The $n=4k$ case is the trickiest. We will construct a matrix in each sub-case, then $S$ is the set of rows of that matrix.

*

*If $n\equiv 0\pmod {12}$, let $a=n/3$, and let $b=2n/3+4$. Take the first $a$ rows of $H_b''$, concatenate them horizontally with $H_a'$, and delete any column.


*If $n\equiv 4 \pmod {12}$, let $a=(n+8)/3$, and let $b=2(n+2)/3$. Take the first $b/2$ rows of $H_a'$, concatenate them horizontally with $H_b''$, and delete any column.


*If $n\equiv 8 \pmod{12}$, let $m=(n+4)/3$. Take three copies of $H_m'$, concatenate them horizontally, and delete any column.

V. I. Levenshtein, The application of Hadamard matrices to a
problem in coding, Problems of Cybernetics, vol. 5, pp. 166-184,
1964
MacWilliams, F. Jessie and N. J. A. Sloane. “The Theory of Error-Correcting Codes.” (1977).

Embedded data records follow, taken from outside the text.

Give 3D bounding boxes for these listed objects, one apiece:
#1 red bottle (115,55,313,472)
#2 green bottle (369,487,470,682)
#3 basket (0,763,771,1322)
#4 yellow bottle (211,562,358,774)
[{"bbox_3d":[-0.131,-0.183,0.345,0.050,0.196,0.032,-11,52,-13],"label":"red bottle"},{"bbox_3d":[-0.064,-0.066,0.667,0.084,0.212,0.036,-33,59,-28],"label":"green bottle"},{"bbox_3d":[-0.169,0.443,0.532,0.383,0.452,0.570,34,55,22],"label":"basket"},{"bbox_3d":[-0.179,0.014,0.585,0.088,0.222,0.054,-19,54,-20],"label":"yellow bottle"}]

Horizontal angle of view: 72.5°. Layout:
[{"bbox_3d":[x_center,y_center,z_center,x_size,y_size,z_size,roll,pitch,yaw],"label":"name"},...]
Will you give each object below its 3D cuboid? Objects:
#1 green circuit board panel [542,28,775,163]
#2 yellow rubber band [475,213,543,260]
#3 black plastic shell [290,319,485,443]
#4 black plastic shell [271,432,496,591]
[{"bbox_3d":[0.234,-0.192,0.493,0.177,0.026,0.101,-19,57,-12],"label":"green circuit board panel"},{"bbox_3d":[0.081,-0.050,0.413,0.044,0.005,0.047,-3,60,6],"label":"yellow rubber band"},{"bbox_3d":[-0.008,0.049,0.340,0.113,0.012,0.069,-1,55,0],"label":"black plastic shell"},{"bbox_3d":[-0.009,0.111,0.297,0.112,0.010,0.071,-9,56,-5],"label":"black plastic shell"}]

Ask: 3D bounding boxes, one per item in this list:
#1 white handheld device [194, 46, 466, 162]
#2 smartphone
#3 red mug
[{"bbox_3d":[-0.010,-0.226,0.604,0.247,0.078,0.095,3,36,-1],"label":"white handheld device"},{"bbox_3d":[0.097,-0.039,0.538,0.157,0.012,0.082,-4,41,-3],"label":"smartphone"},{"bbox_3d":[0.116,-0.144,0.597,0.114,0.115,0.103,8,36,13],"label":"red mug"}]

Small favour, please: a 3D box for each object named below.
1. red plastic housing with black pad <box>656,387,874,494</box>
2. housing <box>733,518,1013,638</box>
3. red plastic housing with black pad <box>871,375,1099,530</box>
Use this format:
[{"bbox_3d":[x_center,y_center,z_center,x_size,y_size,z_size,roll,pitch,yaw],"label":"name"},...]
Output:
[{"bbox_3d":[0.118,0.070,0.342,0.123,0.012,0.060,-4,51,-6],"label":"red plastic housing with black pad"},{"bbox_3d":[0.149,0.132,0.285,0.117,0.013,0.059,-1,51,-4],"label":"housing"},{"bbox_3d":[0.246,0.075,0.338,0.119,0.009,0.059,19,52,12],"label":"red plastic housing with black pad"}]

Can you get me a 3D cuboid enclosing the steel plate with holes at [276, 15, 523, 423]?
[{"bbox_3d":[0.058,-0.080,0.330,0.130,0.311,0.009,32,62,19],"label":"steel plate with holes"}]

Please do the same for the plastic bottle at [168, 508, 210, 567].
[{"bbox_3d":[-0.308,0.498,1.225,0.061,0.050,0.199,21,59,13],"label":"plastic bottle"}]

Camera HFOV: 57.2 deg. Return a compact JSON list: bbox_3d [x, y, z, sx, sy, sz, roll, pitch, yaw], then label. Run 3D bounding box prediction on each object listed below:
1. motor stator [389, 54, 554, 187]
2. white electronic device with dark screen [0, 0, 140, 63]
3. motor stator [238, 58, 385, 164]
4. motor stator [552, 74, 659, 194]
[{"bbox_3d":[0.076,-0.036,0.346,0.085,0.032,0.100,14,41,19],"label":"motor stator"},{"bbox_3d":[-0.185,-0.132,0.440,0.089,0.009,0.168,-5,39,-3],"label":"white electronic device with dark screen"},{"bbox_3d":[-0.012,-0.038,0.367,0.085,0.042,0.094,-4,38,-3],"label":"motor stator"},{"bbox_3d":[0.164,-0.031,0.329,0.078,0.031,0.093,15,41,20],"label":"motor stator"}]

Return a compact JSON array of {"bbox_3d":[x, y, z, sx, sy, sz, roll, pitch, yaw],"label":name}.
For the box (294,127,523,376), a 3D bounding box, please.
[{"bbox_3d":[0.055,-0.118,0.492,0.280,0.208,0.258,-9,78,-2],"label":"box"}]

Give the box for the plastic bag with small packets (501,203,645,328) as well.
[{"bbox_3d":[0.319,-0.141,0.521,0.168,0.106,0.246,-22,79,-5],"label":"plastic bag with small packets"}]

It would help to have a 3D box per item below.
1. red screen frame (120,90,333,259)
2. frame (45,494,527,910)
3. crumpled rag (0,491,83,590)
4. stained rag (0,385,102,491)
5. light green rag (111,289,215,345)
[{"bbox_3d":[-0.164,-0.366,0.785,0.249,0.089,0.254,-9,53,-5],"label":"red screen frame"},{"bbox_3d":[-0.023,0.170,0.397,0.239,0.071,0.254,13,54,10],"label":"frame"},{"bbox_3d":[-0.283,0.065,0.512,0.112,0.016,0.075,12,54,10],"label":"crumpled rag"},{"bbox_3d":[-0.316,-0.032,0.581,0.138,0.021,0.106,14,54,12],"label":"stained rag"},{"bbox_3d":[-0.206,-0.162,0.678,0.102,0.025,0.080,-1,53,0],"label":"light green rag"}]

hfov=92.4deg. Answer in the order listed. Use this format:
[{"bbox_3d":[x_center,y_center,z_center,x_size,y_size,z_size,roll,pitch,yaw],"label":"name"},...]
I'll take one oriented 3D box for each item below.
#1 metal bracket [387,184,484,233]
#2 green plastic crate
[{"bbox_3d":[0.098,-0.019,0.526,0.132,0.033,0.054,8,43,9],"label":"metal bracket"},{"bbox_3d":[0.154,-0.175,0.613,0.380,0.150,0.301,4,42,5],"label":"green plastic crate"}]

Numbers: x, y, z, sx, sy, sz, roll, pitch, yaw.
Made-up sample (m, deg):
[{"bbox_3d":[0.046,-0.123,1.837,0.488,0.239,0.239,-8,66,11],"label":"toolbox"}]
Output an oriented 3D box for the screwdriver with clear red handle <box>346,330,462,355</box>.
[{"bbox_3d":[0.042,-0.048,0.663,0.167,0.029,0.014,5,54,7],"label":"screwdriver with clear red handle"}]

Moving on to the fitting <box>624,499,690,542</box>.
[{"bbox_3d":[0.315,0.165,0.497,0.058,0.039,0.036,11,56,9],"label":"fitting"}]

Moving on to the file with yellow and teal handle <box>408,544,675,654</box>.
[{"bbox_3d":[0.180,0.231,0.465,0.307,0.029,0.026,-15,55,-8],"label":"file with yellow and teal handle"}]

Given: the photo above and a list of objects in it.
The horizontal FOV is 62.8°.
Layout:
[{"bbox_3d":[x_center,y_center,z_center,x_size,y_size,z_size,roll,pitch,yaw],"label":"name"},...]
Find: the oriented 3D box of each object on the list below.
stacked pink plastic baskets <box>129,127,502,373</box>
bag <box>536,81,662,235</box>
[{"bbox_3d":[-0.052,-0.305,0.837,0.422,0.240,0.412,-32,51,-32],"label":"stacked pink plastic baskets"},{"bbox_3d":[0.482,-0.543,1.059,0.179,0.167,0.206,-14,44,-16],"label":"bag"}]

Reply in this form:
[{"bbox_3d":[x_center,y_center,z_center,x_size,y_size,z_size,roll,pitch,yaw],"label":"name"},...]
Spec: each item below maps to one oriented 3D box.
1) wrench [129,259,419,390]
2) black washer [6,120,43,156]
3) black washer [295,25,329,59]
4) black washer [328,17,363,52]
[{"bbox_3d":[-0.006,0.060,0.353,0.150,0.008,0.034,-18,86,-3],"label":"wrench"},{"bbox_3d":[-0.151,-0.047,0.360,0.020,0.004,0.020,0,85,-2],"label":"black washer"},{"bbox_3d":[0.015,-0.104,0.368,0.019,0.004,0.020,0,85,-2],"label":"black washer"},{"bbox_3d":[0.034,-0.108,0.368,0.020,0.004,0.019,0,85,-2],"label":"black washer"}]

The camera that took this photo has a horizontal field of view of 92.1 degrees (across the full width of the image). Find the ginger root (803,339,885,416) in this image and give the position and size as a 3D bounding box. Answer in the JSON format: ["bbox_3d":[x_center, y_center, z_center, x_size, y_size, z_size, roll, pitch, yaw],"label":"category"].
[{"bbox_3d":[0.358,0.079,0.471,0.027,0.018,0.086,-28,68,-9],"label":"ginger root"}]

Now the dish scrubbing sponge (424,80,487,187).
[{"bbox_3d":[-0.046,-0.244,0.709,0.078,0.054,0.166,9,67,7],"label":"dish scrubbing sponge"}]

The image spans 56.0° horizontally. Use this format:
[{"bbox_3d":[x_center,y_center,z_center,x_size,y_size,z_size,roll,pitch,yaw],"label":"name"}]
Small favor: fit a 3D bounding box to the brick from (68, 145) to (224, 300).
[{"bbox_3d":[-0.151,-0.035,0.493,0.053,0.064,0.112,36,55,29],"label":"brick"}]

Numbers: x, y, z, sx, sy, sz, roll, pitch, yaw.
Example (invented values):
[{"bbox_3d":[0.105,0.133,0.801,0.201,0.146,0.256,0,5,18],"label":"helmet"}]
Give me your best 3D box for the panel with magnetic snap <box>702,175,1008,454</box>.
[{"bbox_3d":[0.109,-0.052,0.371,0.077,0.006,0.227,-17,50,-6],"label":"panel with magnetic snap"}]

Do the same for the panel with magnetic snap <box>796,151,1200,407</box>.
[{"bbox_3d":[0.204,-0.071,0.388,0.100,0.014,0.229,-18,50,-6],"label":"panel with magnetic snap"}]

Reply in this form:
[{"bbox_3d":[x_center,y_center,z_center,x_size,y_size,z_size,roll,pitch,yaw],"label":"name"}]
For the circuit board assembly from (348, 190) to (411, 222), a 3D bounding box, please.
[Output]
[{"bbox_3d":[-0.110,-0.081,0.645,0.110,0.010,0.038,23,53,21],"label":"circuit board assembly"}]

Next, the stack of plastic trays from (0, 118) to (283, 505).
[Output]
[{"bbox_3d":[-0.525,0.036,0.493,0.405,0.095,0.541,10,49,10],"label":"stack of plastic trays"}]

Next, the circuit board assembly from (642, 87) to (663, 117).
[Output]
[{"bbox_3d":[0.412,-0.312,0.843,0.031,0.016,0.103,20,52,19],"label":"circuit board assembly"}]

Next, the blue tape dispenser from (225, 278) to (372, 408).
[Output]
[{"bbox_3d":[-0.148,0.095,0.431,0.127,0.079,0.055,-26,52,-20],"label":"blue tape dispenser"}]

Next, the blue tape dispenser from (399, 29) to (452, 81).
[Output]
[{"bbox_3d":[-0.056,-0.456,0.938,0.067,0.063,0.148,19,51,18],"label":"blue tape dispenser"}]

A: A direct and simple answer for the upper bound
The answer by Mike Earnest has addressed the existence of codes and the exact number of possible codewords. It is interesting that a very simple and direct answer on the upper bound can be obtained from the Welch Bound in a few lines and yields a very accurate answer, which is exact when $n=4k+3,$ i.e., one out of every 4 values of $n.$
Given the Gram matrix formed by the inner products of $M$ (your  $|S|$) vectors of length $n,$ and entries in $\pm 1,$
$$
G=[\langle x_i,x_j\rangle]_{M\times M}
$$
the Welch bound can be written as
$$
\sum_{1\leq i,j\leq M} |\langle x_i,x_j\rangle|^2 \geq \frac{\mathbb{tr}(G)^2}{n}
$$
which becomes
$$
\sum_{i} \langle x_i,x_j \rangle^2+
\sum_{i\neq j} |\langle x_i, x_j \rangle|^2 \geq 
\frac{(\sum_{i} \langle x_i, x_i \rangle)^2}{n}
$$
or
$$
Mn^2+\sum_{i\neq j} |\langle x_i, x_j \rangle|^2 \geq 
\frac{M^2n^2}{n}.
$$
For your problem, the smallest negative inner product would take on the value $-1$ which then gives
$$
\sum_{i\neq j} |-1|^2 = M(M-1) \geq M^2 n-Mn^2
$$
and division by $M$ now yields
$$
M - 1 \geq Mn -n^2 \Longrightarrow n^2 - 1 \geq M(n-1)\Longrightarrow \frac{n^2-1}{n-1} \geq M,
$$
or $M\leq n+1.$
In addition this bound can be used for arbitrary vectors as well in great generality, e.g., codes over any finite alphabet, say $\mathbb{Z}_4,$ which can be expressed as real or complex vectors. For example your alphabet may even be something like $\{\pm 3, \pm 1\}$ which Plotkin cannot address. Information theorists who are interested in the rate (logarithm of the number of codewords) of codes and bounds on code performance as $n,M$ go to infinity, use this bound regularly.
This is why I wrote this up as an independent answer.